The Assamese film industry that has been grappling with many a problem for several decades after having been in a comparatively decent position till the 1980s continues to find the going tough. The prolonged predicament of the industry has a sense of irony, given that the visionary, Rupkonwar Jyotiprasad Agarwala had come up with his pioneering initiatives in making the first Assamese film Joymoti way back in 1935, followed by Indramaloti. He braved all odds of those restrictive times to realize his dream of taking the State’s culture to a new high through his path-breaking ventures and with such a solid launch pad, the Assamese film industry should have been having a rollicking time in the subsequent decades. Unfortunately, those following in his footsteps were not quite up to the task and coupled with the challenges brought by the changing times in the form of a proliferating entertainment media in varied hues, Assamese cinema failed to adapt to the changing times. While Assamese cinema is enduring all the predicaments crippling regional cinema in general, some peculiar problems have compounded matters. The reluctance on the part of the distributors and exhibitors to screen Assamese films even when those are drawing audiences is a serious issue and this is something the government authorities need to take up. Changing tastes of the audience who have greater exposure to diverse satellite channels and myriad forms of entertainment has made many people, especially the new generation, techno-savvy and selective. Our filmmakers will have to keep this in mind while making films.

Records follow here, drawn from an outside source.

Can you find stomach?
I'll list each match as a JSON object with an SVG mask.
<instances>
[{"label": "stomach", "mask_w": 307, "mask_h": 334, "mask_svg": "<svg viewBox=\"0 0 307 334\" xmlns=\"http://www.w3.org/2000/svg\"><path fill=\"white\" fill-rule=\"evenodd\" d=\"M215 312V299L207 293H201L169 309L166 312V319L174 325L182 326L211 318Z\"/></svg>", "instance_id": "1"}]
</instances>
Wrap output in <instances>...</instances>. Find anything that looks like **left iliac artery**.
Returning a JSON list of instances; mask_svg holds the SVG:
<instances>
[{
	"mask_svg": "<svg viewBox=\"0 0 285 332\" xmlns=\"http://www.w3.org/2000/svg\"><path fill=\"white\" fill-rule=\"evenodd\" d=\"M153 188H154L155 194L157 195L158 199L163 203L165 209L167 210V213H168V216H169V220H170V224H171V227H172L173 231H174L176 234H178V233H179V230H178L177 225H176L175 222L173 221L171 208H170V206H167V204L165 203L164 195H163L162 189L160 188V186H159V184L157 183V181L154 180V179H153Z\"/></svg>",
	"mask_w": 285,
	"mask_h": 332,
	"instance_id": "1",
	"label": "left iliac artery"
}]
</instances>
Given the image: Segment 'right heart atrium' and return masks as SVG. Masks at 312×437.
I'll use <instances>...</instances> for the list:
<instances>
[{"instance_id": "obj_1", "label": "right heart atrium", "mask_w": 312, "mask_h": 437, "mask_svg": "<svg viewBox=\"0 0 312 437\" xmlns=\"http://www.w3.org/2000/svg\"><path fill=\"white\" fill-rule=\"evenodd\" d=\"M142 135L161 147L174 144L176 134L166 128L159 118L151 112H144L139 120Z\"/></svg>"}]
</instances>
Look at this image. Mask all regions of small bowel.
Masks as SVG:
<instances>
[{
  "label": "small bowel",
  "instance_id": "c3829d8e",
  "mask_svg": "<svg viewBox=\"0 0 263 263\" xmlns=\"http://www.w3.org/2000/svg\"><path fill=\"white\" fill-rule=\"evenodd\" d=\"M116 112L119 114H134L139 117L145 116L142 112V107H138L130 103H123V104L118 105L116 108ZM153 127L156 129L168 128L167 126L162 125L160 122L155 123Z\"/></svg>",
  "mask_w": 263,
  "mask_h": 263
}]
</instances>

The State’s film fraternity has been calling for some government interventions to put the ailing industry back on the tracks. It is in this context that the initiative of the ASFFDC to provide subsidy to films is commendable. A total of 55 films including 45 feature films, six documentaries and four short films have been selected for subsidy worth Rs 1 core in the first phase. The idea behind the move is to encourage filmmakers in their creative endeavours. With technologies effecting sweeping changes in the way films are made, it is also imperative that the Government assist the filmmakers in being a part of the technology transformation vis-a-vis filmmaking. The ASFFDC can also take effective steps towards setting up filmmaking training institutes. While we have been witness to a few Assamese films earning accolades and awards at national and international forums, what we need are films with wholesome entertainment value and an audience capable of enjoying and appreciating good films. Indeed, the occasional commercial success of one or two films goes to show that a well-made film with adequate thrust on artistic and technical aspects will never have to hunt for the audience. A pragmatic film policy by the Government, too, is a must and that has to be formulated by taking into confidence the stakeholders in the industry.